Because one’s sense of self is based in large part on the memory of past life experiences, episodic memory has been the subject of philosophers as well as psychologists and neuroscientists who are interested in the basic questions of human existence: who we are, and why we are the way we are. Scientists also study episodic memory and other types of memory systems to further our understanding of how the brain works. Studies of how episodic memory is formed, retained, and retrieved may help researchers develop treatments for conditions that involve either memory loss, such as Alzheimer’s disease and dementia, or memories of traumatic events, such as post-traumatic stress disorder.
Overview
Estonian Canadian psychologist and neuroscientist Endel Tulving first distinguished episodic memory from semantic memory in 1972 in “Episodic and Semantic Memory,” a chapter in Organization of Memory, which he edited with Wayne Donaldson.

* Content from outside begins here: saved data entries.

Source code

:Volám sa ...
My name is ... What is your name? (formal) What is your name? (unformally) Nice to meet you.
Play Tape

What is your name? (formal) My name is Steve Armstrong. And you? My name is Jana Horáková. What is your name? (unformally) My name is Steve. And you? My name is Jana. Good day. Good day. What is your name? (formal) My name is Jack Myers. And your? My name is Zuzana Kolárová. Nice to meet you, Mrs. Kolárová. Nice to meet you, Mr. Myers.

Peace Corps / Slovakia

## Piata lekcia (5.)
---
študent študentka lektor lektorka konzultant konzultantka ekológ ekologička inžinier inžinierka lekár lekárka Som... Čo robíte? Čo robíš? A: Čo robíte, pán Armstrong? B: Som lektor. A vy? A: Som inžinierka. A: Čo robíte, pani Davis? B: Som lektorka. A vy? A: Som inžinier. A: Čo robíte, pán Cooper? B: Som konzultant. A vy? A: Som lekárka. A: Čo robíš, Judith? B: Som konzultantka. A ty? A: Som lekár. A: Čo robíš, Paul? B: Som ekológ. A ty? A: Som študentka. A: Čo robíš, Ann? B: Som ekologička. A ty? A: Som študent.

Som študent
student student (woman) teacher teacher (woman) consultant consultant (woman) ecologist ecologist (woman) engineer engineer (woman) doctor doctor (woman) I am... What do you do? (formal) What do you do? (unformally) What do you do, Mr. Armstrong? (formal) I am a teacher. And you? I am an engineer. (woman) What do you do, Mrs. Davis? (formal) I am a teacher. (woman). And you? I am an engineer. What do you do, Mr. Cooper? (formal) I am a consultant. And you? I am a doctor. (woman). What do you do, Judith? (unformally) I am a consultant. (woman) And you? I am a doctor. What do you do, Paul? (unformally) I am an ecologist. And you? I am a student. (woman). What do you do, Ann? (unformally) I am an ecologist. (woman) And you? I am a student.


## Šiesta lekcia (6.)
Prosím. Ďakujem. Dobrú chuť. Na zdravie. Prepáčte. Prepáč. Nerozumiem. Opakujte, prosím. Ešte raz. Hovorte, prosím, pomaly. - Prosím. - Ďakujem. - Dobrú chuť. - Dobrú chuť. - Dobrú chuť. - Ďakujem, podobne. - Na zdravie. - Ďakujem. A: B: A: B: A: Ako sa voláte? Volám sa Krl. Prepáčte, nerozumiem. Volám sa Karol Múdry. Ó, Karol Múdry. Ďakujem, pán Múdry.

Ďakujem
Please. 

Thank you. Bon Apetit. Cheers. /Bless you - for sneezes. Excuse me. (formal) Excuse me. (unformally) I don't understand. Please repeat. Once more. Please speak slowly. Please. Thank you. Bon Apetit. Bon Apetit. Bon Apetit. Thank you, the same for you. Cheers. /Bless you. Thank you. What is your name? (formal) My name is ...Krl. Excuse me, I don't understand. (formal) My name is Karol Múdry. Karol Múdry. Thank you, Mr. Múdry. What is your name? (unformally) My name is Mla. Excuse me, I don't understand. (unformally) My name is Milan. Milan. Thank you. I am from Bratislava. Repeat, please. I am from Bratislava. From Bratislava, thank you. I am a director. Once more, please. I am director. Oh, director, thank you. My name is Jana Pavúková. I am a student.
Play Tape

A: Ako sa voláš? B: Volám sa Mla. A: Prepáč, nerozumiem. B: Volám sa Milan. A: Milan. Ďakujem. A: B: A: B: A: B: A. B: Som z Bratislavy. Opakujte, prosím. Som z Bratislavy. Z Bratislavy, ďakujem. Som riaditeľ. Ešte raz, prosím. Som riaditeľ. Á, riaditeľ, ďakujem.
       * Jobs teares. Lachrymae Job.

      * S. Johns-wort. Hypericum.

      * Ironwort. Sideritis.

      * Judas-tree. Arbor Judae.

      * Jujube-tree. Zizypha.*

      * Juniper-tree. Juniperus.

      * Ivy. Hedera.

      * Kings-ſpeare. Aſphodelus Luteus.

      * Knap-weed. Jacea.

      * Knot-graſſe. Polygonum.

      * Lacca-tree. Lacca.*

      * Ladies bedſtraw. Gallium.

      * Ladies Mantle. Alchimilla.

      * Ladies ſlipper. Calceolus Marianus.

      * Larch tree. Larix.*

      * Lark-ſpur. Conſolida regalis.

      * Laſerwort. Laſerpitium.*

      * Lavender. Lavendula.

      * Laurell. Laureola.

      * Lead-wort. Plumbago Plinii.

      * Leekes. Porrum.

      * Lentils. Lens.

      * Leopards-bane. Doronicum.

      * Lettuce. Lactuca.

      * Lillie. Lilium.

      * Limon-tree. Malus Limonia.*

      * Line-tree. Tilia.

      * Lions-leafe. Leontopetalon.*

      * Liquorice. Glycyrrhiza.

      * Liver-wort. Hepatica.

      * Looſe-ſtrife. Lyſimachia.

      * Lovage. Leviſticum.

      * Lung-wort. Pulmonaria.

At the time, Tulving wrote that he was making the distinction in order to facilitate discussion, not because he necessarily believed that the two systems were structurally or functionally separate.
According to Tulving, episodic and semantic memory differ in terms of the nature of the information they store, whether the reference is autobiographical or cognitive, the conditions and consequences of retrieval, how much they depend on each other, and their susceptibility to transformation and erasure of stored information by interference. Episodic memory is concerned with information about distinct episodes, events that have occurred at a specific time and place, as well as the time-space relationships between such events. Furthermore, episodic memory is autobiographical and perceptual, as opposed to cognitive; it refers to events that an individual has personally experienced or perceived, rather than general knowledge and facts.
Tulving theorized that episodic memory is vulnerable to transformation and loss of information because the act of remembering an episodic memory itself changes the contents of the memory. He also thought that while the registration of an event in the episodic memory can sometimes be influenced by information in one’s semantic memory, the episodic memory is capable of operating independently of semantic memory.
Tulving further expounded on episodic and semantic memory in his much-cited 1983 book Elements of Episodic Memory. In this work, he asserts, among other things, the then-controversial theory that episodic memory and semantic memory are functionally distinct. Since then, neuroimaging models have shown that episodic memory retrieval and semantic memory retrieval involve different parts of the brain.